#### [Directive]
Look through the entries below, please, and copy every line with the word "High".

#### [Entries provided]
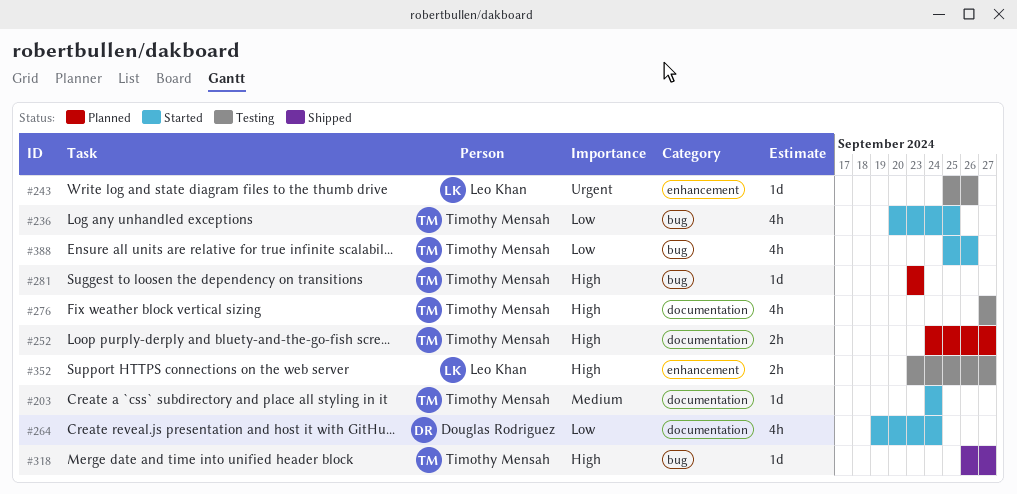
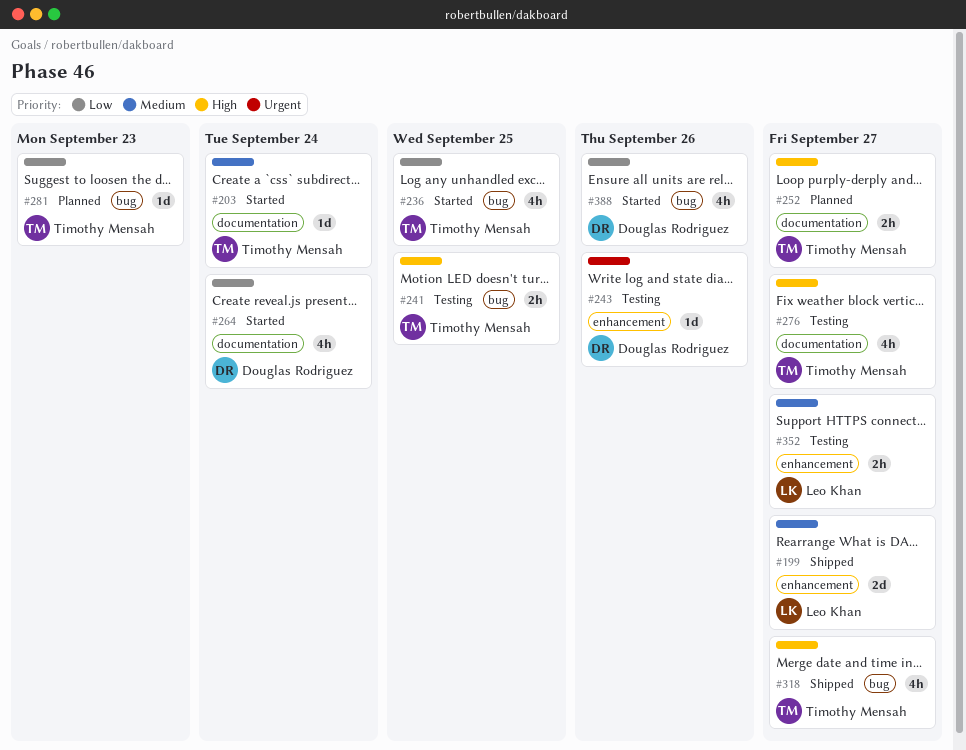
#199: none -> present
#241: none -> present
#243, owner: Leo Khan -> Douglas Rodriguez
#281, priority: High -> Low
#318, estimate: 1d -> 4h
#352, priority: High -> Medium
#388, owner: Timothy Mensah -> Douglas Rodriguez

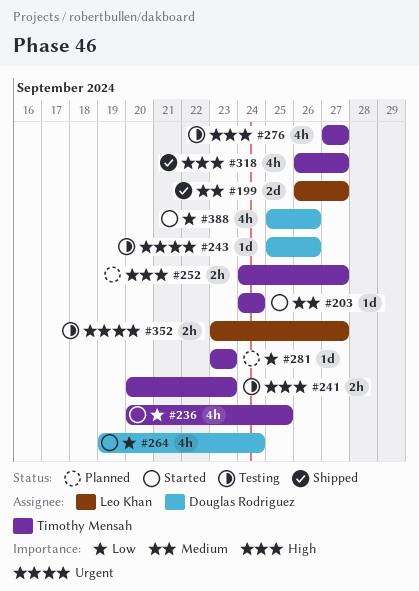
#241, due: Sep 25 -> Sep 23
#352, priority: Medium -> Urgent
--
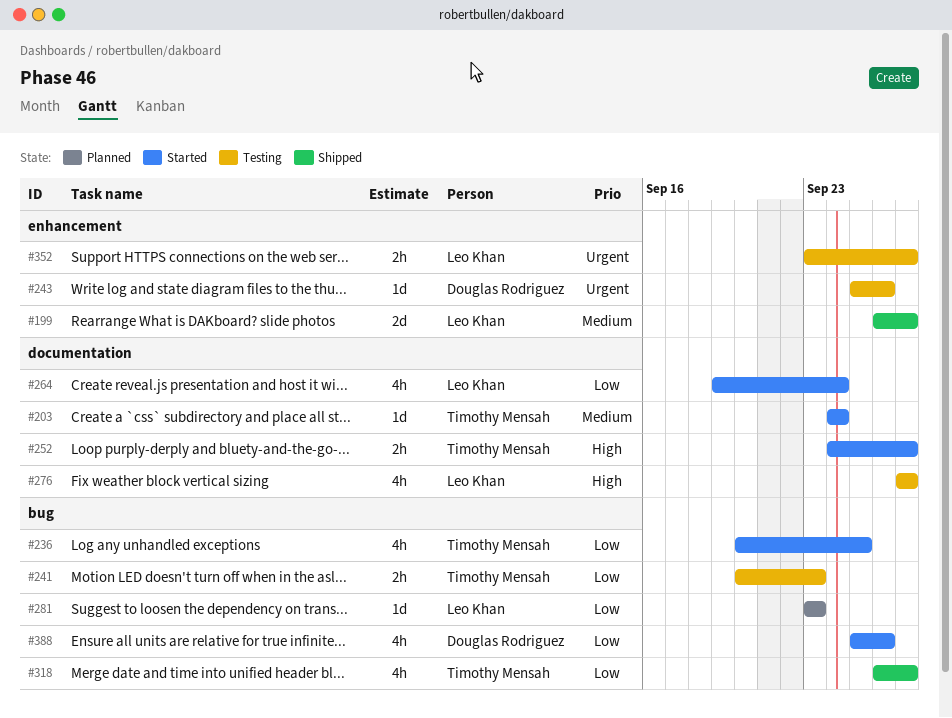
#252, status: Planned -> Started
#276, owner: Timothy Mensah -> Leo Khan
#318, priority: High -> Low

#### [Task solution]
#281, priority: High -> Low
#352, priority: High -> Medium
#318, priority: High -> Low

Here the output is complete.